I expect to see the UK economy continue to outgrow the EU over the coming decades, overtaking Germany in the late 2030s or early 2040s to become Europe’s number one economy. This should heal the political divide and usher in the restoration of mature political discourse.
I am far more concerned about the future of the EU without the UK’s moderating influence.
We already saw the first cracks appear immediately after Brexit, when faced with the two great crises of the twenty-first century; Covid 19 and Ukraine - the EU behaved shamefully. One possible scenario I envisage is the complete collapse of the EU within 15 years.
For continental Europe is now set on an glide path which will see more nations embracing rightwing politics as the Union’s cohesion slowly ablates under the insurmountable pressure from globalist immigration policies which are incompatible with western culture.

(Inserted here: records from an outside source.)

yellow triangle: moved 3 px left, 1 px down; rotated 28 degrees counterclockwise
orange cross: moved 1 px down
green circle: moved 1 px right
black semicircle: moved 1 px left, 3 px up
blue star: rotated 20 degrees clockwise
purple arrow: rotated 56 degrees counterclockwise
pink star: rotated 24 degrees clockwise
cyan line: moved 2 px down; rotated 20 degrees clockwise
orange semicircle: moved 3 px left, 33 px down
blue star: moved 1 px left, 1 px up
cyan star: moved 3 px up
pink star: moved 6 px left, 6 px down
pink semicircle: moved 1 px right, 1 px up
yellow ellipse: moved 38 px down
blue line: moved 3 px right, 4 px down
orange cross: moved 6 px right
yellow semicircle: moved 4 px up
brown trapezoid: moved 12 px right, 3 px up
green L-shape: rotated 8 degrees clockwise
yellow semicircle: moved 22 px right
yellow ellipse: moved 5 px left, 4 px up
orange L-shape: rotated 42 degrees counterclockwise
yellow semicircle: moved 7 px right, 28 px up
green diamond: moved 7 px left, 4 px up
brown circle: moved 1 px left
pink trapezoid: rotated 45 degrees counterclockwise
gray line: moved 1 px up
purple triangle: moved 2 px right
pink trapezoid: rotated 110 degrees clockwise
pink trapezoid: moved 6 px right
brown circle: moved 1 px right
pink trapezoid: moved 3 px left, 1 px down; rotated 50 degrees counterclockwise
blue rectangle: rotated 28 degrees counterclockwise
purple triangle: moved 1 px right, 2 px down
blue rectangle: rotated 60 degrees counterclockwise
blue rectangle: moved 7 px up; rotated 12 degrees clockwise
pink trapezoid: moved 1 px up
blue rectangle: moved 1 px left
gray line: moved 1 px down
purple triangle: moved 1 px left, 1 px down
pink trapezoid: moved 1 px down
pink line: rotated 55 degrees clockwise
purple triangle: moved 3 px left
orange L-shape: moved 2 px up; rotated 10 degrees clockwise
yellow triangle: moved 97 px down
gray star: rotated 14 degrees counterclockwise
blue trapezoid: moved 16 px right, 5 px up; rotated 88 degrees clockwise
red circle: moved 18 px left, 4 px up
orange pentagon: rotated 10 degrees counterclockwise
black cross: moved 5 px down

Civil unrest will proliferate and unless the Commission makes major reforms, more nations will follow the UK out, first as a trickle which will build to a runaway chain reaction of <insert name>exits.
Tens of thousands of ex-eurocrats will ultimately be left pensionless as departing members refuse to pay their divorce bills and there will be zero appetite among the public to reward the failed technocrats who caused the crisis.
This will precipitate a Euro currency crash and the unfinished business of the Euro sovereign debt crisis will flush-through the banking system first to go under will be the French and Italian banks with high euro debt exposure.
The newly-liberated central banks will then be forced to re-adopt Europe’s twentieth century fiat currencies.
As ex-members liberate their sovereignty and restore democratic accountability people will begin asking tough questions such as: ‘Where did our money go?’ Which will all amplify the EU’s unresolvable contradictions as the arrogance, maladministration and corruption of its leaders is ultimately exposed.
In the final analysis the EEC will be remembered favourably, Brexit will be seen as fortuitous and timely but future historians will forever associate the EU with corruption and decline in a stark reminder of the historical truism that every time throughout history, whenever someone tries to unify Europe, it always ends in a bloody mess.
Hopefully I’m wrong, but this scenario is certainly not outside the realms of possibility.